Material provided:

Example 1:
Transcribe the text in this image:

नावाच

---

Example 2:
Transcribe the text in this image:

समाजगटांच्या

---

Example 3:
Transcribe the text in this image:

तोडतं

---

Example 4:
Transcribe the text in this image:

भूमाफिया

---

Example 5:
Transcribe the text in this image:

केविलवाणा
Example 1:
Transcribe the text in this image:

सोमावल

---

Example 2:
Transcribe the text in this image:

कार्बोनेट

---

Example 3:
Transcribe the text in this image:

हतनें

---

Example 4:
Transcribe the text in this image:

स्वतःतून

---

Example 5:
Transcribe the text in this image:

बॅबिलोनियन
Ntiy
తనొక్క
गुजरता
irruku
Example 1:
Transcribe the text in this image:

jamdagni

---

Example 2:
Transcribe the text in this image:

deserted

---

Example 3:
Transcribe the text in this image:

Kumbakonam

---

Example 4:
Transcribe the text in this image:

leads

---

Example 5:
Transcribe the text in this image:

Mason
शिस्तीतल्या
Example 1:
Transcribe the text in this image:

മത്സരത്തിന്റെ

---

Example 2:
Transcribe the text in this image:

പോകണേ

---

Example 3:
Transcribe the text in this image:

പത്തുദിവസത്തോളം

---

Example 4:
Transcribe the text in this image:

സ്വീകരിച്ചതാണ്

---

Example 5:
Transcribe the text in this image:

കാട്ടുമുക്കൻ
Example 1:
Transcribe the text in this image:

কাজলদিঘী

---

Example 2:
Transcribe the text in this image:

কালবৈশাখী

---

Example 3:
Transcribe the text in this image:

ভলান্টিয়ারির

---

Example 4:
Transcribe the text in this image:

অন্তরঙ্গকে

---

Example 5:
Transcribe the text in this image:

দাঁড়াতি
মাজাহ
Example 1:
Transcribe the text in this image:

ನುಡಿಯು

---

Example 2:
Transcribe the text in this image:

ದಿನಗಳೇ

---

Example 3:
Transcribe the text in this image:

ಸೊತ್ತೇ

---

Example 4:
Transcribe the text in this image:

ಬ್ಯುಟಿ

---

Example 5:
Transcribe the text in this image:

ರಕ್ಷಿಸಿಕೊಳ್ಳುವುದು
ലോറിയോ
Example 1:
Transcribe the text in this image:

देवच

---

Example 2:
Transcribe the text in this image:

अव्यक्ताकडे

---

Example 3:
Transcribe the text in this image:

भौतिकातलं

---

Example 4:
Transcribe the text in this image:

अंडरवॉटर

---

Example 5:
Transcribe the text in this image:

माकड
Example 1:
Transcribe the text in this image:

Try it:
Output every line of the listing exactly as written.

Response area:
Example 1:
Transcribe the text in this image:

नावाच

---

Example 2:
Transcribe the text in this image:

समाजगटांच्या

---

Example 3:
Transcribe the text in this image:

तोडतं

---

Example 4:
Transcribe the text in this image:

भूमाफिया

---

Example 5:
Transcribe the text in this image:

केविलवाणा
Example 1:
Transcribe the text in this image:

सोमावल

---

Example 2:
Transcribe the text in this image:

कार्बोनेट

---

Example 3:
Transcribe the text in this image:

हतनें

---

Example 4:
Transcribe the text in this image:

स्वतःतून

---

Example 5:
Transcribe the text in this image:

बॅबिलोनियन
Ntiy
తనొక్క
गुजरता
irruku
Example 1:
Transcribe the text in this image:

jamdagni

---

Example 2:
Transcribe the text in this image:

deserted

---

Example 3:
Transcribe the text in this image:

Kumbakonam

---

Example 4:
Transcribe the text in this image:

leads

---

Example 5:
Transcribe the text in this image:

Mason
शिस्तीतल्या
Example 1:
Transcribe the text in this image:

മത്സരത്തിന്റെ

---

Example 2:
Transcribe the text in this image:

പോകണേ

---

Example 3:
Transcribe the text in this image:

പത്തുദിവസത്തോളം

---

Example 4:
Transcribe the text in this image:

സ്വീകരിച്ചതാണ്

---

Example 5:
Transcribe the text in this image:

കാട്ടുമുക്കൻ
Example 1:
Transcribe the text in this image:

কাজলদিঘী

---

Example 2:
Transcribe the text in this image:

কালবৈশাখী

---

Example 3:
Transcribe the text in this image:

ভলান্টিয়ারির

---

Example 4:
Transcribe the text in this image:

অন্তরঙ্গকে

---

Example 5:
Transcribe the text in this image:

দাঁড়াতি
মাজাহ
Example 1:
Transcribe the text in this image:

ನುಡಿಯು

---

Example 2:
Transcribe the text in this image:

ದಿನಗಳೇ

---

Example 3:
Transcribe the text in this image:

ಸೊತ್ತೇ

---

Example 4:
Transcribe the text in this image:

ಬ್ಯುಟಿ

---

Example 5:
Transcribe the text in this image:

ರಕ್ಷಿಸಿಕೊಳ್ಳುವುದು
ലോറിയോ
Example 1:
Transcribe the text in this image:

देवच

---

Example 2:
Transcribe the text in this image:

अव्यक्ताकडे

---

Example 3:
Transcribe the text in this image:

भौतिकातलं

---

Example 4:
Transcribe the text in this image:

अंडरवॉटर

---

Example 5:
Transcribe the text in this image:

माकड
Example 1:
Transcribe the text in this image:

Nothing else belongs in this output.